(作業指示 1): 抜粋の中で「」で囲まれている語句を、すべて挙げてください。
(作業指示 2): 抜粋のうち「昨年はレース距離をレギュラー」を含む語句で始まり「ないかを確認するためだった。」で終わる部分を、「モノコック」を「シャシー」に置き換えて書き直すこと。

(抜粋):
········
オートポリスという「舞台」でのピットストップ

 昨年はレース距離をレギュラーの250kmから、燃料補給なしで走りきれる215kmに短縮して行われたここオートポリスのレース。今年は250kmに戻し、19台のSF14はこれまでモノコック左側面に開口していた燃料補給口を右側に移設して、九州に移送された。
 モノコックそのものは左右対称形であって、燃料タンクから斜め上の位置に補給口を組み込む大径の穴も設けられている。しかしSF14のパワーユニットは直列4気筒で、左側に吸気、右側に排気と、左右非対称のレイアウト。つまりマシンの右側にはエキゾーストパイプ(排気管)、その排気流を受けてタービン+コンプレッサーを回し「過給」を受け持つターボチャージャーと『熱源』が集中している。逆に左側は、燃料タンクから送り出されるガソリンの全量が通過し、そこで流量を制限する、NREのパフォーマンス・コントロールの鍵、燃料リストリクターがあり、そこからエンジンへ、4つのシリンダーへと高圧(100気圧)の燃料配管が伸びる。これに合わせて特殊ゴムの外皮で防爆・防裂機能を持つ燃料タンク、いわゆる「ガスバッグ」の内部では、内蔵されたポンプでいったんガソリンを吸い上げて溜め、そこから安定した燃料供給を行うためのコレクタータンクが、これまでは左側に組み付けられていた。補給口を右から左に移設するためには、この縦長の円筒状タンクは逆に右側に移し、そこから燃料リストリクターへの配管もモノコック背面を右から左へ這わす必要がある。そこは高熱源も近いので、燃料の温度が上がりすぎないよう、加えてクラッシュ時に配管や継手が破損して燃料が洩れたりすることがないように配慮した配管を設計・製作し、さらにエンジンメーカー所有のテスト車両で不具合が出ないことを確認し、ようやく左側からの燃料補給に対応したマシンが組み上げられたのである。土曜日午前、最初のフリー走行で、1周しただけでいったんピットに戻る、いわゆる「インスタレーション・ラップ」を行ったマシンが多かったのは、この新規に組み付けた燃料系統に洩れなどの不具合が出ていないかを確認するためだった。
········
(収集データ):
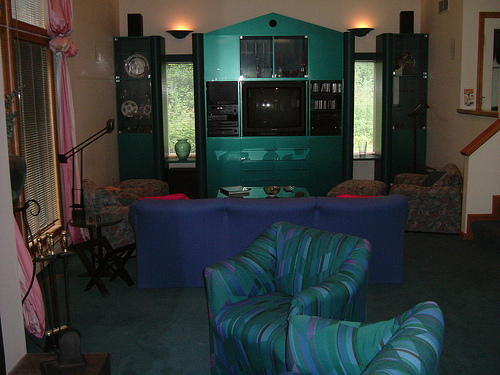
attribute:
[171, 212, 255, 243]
········
(解答 1):
舞台
過給
ガスバッグ
インスタレーション・ラップ

(解答 2):
昨年はレース距離をレギュラーの250kmから、燃料補給なしで走りきれる215kmに短縮して行われたここオートポリスのレース。今年は250kmに戻し、19台のSF14はこれまでシャシー左側面に開口していた燃料補給口を右側に移設して、九州に移送された。
 シャシーそのものは左右対称形であって、燃料タンクから斜め上の位置に補給口を組み込む大径の穴も設けられている。しかしSF14のパワーユニットは直列4気筒で、左側に吸気、右側に排気と、左右非対称のレイアウト。つまりマシンの右側にはエキゾーストパイプ(排気管)、その排気流を受けてタービン+コンプレッサーを回し「過給」を受け持つターボチャージャーと『熱源』が集中している。逆に左側は、燃料タンクから送り出されるガソリンの全量が通過し、そこで流量を制限する、NREのパフォーマンス・コントロールの鍵、燃料リストリクターがあり、そこからエンジンへ、4つのシリンダーへと高圧(100気圧)の燃料配管が伸びる。これに合わせて特殊ゴムの外皮で防爆・防裂機能を持つ燃料タンク、いわゆる「ガスバッグ」の内部では、内蔵されたポンプでいったんガソリンを吸い上げて溜め、そこから安定した燃料供給を行うためのコレクタータンクが、これまでは左側に組み付けられていた。補給口を右から左に移設するためには、この縦長の円筒状タンクは逆に右側に移し、そこから燃料リストリクターへの配管もシャシー背面を右から左へ這わす必要がある。そこは高熱源も近いので、燃料の温度が上がりすぎないよう、加えてクラッシュ時に配管や継手が破損して燃料が洩れたりすることがないように配慮した配管を設計・製作し、さらにエンジンメーカー所有のテスト車両で不具合が出ないことを確認し、ようやく左側からの燃料補給に対応したマシンが組み上げられたのである。土曜日午前、最初のフリー走行で、1周しただけでいったんピットに戻る、いわゆる「インスタレーション・ラップ」を行ったマシンが多かったのは、この新規に組み付けた燃料系統に洩れなどの不具合が出ていないかを確認するためだった。